Écouter les femmes, un moyen d'éviter un retard de diagnostic

À l’époque, la première personne qui invite Emilie Daudin à faire examiner son sein douloureux est une ostéopathe. Elle regrette que personne ne s’en soit préoccupé avant. "Selon mon oncologue, dès qu’il y a un symptôme qui dure, il faudrait inciter à consulter dans les deux semaines. Et ce même si on est jeune et en bonne santé", martèle la jeune femme.

Les deux spécialistes abondent dans ce sens. Pour eux, toute douleur inhabituelle, qui perdure en dehors du cycle menstruel, doit mener à un examen approfondi. Car si les spécialistes pensent rassurer les femmes en l’écartant d’office comme symptôme de cancer du sein, ces dernier.e.s prennent en fait le risque de retarder le diagnostic et les possibilités de traitement, déplorent-ils. Pire : les chances de survie peuvent être considérablement réduites en cas de retard de diagnostic trop important. 

"On sait que le cancer touche de plus en plus de femmes jeunes. Alors il ne faut pas que les médecins tombent dans le piège de la généralité", scande le radiologue. D’après lui, on devrait "systématiquement s'inquiéter dès qu’une douleur chronique persiste ou s’aggrave" chez une femme.
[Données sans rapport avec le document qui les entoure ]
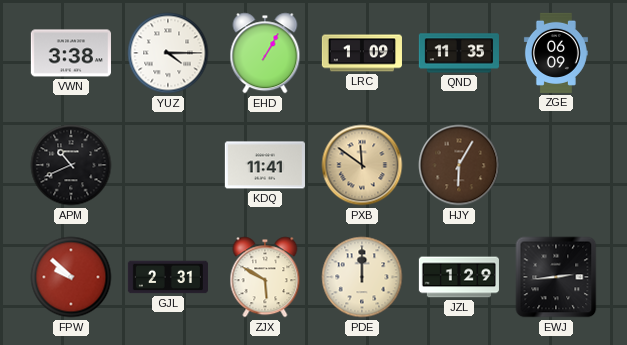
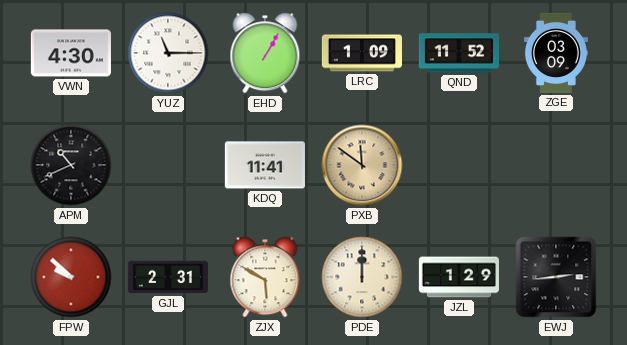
VWN: 3:38 -> 4:30
YUZ: 4:15 -> 11:15
QND: 11:35 -> 11:52
ZGE: 06:09 -> 03:09
HJY: 6:05 -> none
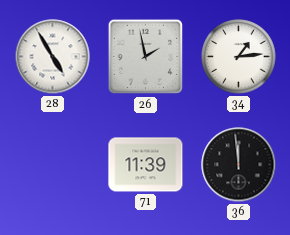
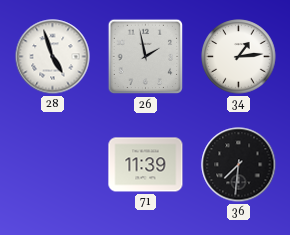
28: 4:55 -> 4:57
36: 11:59 -> 7:31
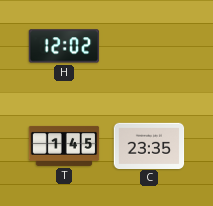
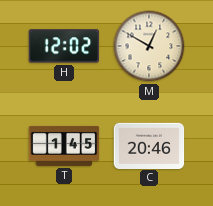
M: none -> 12:50
C: 23:35 -> 20:46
Un point de vue partagé par le Dr Verret.

Si l'échographie reste le premier mode de détection - d’autant plus chez les femmes jeunes -, c’est la mammographie parfois accompagnée d’une IRM qui permettront de poser un diagnostic clair.

Quant à la prise en charge de cette douleur, des antidouleurs ou des traitements spécifiques contre les affections neuropathiques peuvent être proposées. La kinésithérapie, la neurostimulation transcutanée ou l'hypnoanalgésie sont autant de techniques non médicamenteuses pouvant aussi l'atténuer, cite l’INCa.